__Required action__.
How would the text about the citizen science project on western wildfires and droughts go on? Write its continuation, starting after its last sentence.

__Excerpt__.
+===+

This is a citizen science project. We built it because the people who live in the path of western wildfires and droughts deserve access to the same data and analysis that federal agencies and insurance companies use to make decisions about their lives,for free, without a paywall, without a login, without asking permission.

What We Commit To
Data accuracy above everything. Every number traces to a specific federal, state, or provincial data source. When we make a mistake, we correct it publicly. When a claim is uncertain, we say so.
Boots on the ground. This is not a dashboard built from a desk. We verify conditions in the field, cross-reference agency reports with local observations, and update analysis based on what’s actually happening.
Real policy analysis. We read the bills, track the budgets, and grade the agencies on whether their actions match the threats the data identifies.
A self-healing data network. When the government turns off a data source, we find alternatives. When those get turned off, we derive equivalent insights from satellite imagery, state agencies, academic repositories, allied nations.

+===+

__Source data__.
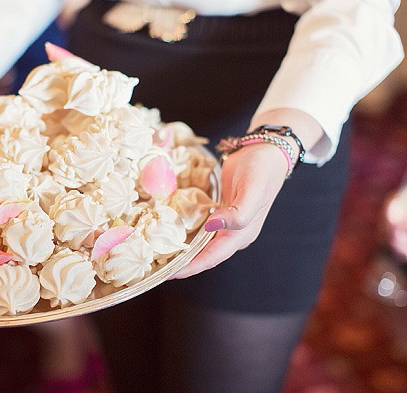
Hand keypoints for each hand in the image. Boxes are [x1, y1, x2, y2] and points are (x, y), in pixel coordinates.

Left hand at [172, 107, 323, 278]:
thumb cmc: (261, 171)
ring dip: (184, 252)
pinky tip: (172, 233)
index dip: (191, 267)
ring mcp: (227, 224)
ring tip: (161, 256)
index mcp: (242, 234)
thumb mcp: (252, 190)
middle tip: (158, 268)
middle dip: (184, 264)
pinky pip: (202, 230)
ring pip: (203, 244)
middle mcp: (234, 234)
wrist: (266, 152)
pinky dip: (188, 235)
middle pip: (206, 255)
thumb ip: (237, 213)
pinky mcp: (220, 213)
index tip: (170, 273)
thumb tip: (212, 226)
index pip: (212, 257)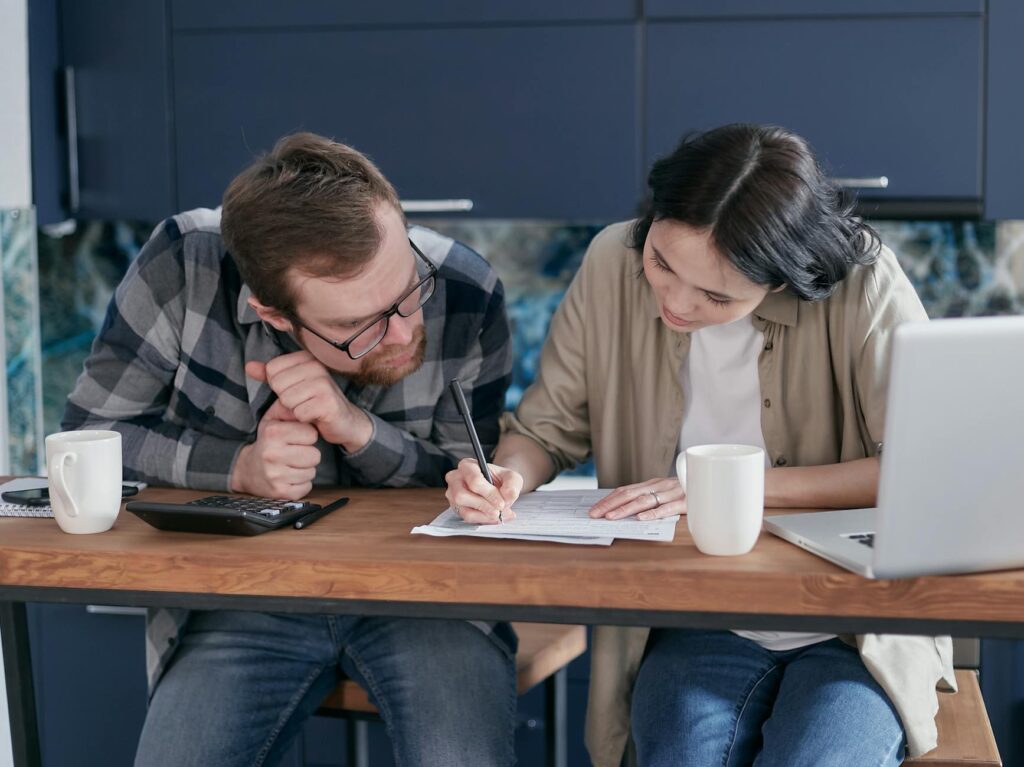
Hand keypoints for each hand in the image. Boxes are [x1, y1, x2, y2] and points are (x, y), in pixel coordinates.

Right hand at [230, 399, 320, 498]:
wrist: (248, 469)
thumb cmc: (268, 441)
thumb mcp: (274, 419)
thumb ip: (289, 407)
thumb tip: (307, 402)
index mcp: (273, 433)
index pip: (312, 434)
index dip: (307, 436)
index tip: (296, 438)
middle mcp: (272, 454)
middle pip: (315, 455)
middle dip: (308, 453)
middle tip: (294, 453)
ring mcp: (275, 475)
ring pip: (312, 472)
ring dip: (305, 469)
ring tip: (290, 464)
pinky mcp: (280, 492)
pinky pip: (306, 487)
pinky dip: (301, 483)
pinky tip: (289, 477)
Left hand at [246, 352, 371, 449]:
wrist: (343, 421)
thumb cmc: (314, 402)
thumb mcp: (290, 385)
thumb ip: (269, 375)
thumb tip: (248, 366)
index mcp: (306, 358)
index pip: (272, 370)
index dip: (279, 386)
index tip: (297, 391)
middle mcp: (317, 366)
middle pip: (278, 385)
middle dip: (286, 399)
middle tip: (303, 402)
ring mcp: (324, 384)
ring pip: (287, 399)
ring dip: (294, 410)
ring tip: (309, 409)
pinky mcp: (328, 402)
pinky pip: (299, 413)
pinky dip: (304, 419)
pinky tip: (315, 417)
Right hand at [444, 457, 521, 524]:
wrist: (498, 487)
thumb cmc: (501, 479)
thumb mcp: (511, 477)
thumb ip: (512, 484)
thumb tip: (508, 495)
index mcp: (467, 466)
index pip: (474, 481)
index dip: (489, 494)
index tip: (501, 502)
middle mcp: (455, 479)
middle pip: (462, 496)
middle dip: (484, 506)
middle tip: (500, 510)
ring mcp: (453, 495)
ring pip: (464, 510)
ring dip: (485, 515)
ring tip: (500, 514)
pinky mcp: (457, 508)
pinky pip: (468, 518)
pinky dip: (483, 520)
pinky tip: (494, 517)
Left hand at [588, 478, 685, 520]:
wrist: (713, 484)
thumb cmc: (686, 492)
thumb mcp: (665, 492)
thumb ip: (648, 498)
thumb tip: (625, 511)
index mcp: (652, 484)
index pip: (625, 490)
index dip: (608, 500)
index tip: (594, 509)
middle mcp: (659, 486)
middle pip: (630, 494)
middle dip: (610, 505)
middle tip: (595, 514)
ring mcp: (672, 493)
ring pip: (645, 500)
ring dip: (626, 509)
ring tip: (612, 517)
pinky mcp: (686, 502)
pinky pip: (668, 507)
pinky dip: (654, 513)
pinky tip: (641, 519)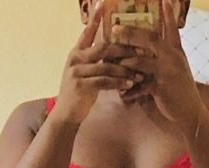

+===+

__Task result__.
Always free, always honest. No subscriptions. No premium tier. No sponsored content. No softening findings to protect relationships. The people in fire and drought country are the audience.
Open methods, public data. Every number on this site traces to a specific federal, state, or provincial data source. No proprietary data. No black boxes. The model, training code, and data pipelines will be published to a public repository once the 2026 validation period is complete. If you find an error, tell us.
Firewatch Enginev1.0 · Production model

Our prediction model,Firewatch,is a gradient-boosted decision tree model (XGBoost) trained on 37 million observations across the western fire corridor (11 states + BC). It draws on 26 years of daily climate at 4km resolution, 1,830 SNOTEL stations, 9,800+ large-fire perimeters as prediction targets, 312,000 fires for cause classification, fuel maps, soil moisture, snow disappearance timing, and topography to identify where large fires are most likely to burn.

0.911
AUC-ROC
Held-out test (2020–2024)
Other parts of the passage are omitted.